START RECORDED DATA

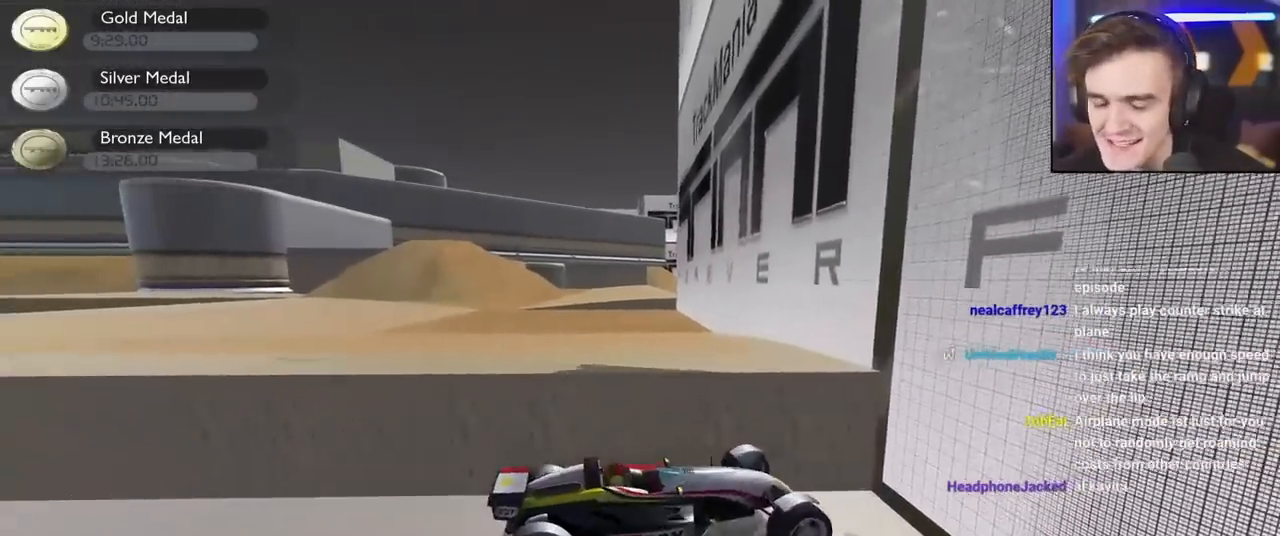
{"keys": ["up"], "events": [[17, "left", "up"]]}
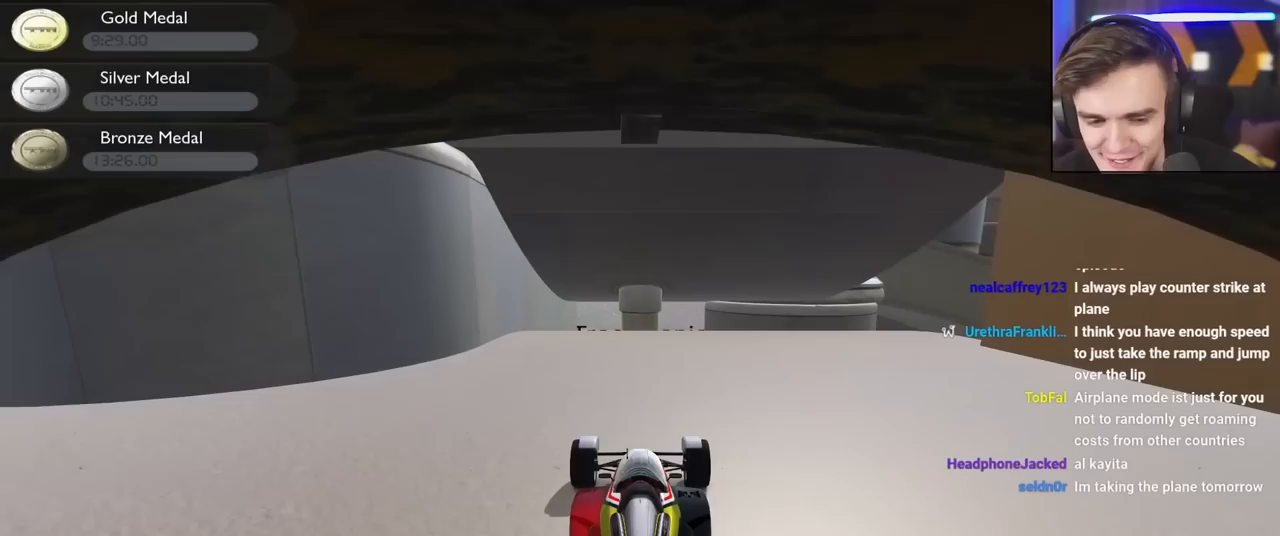
{"keys": ["up"], "events": [[300, "right", "down"], [400, "right", "up"]]}
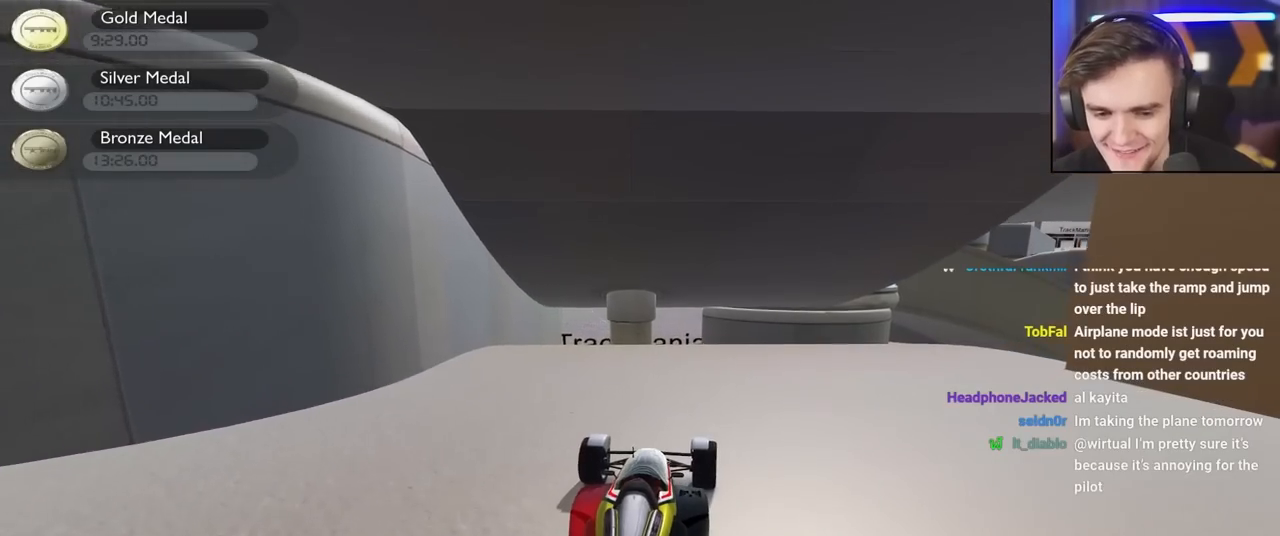
{"keys": ["up"], "events": [[83, "right", "down"], [233, "right", "up"]]}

END RECORDED DATA

§ ACTIVITY: Copy each line from the data that features the string "right".

§ SOLVED PROBLEM:
{"keys": ["up"], "events": [[300, "right", "down"], [400, "right", "up"]]}
{"keys": ["up"], "events": [[83, "right", "down"], [233, "right", "up"]]}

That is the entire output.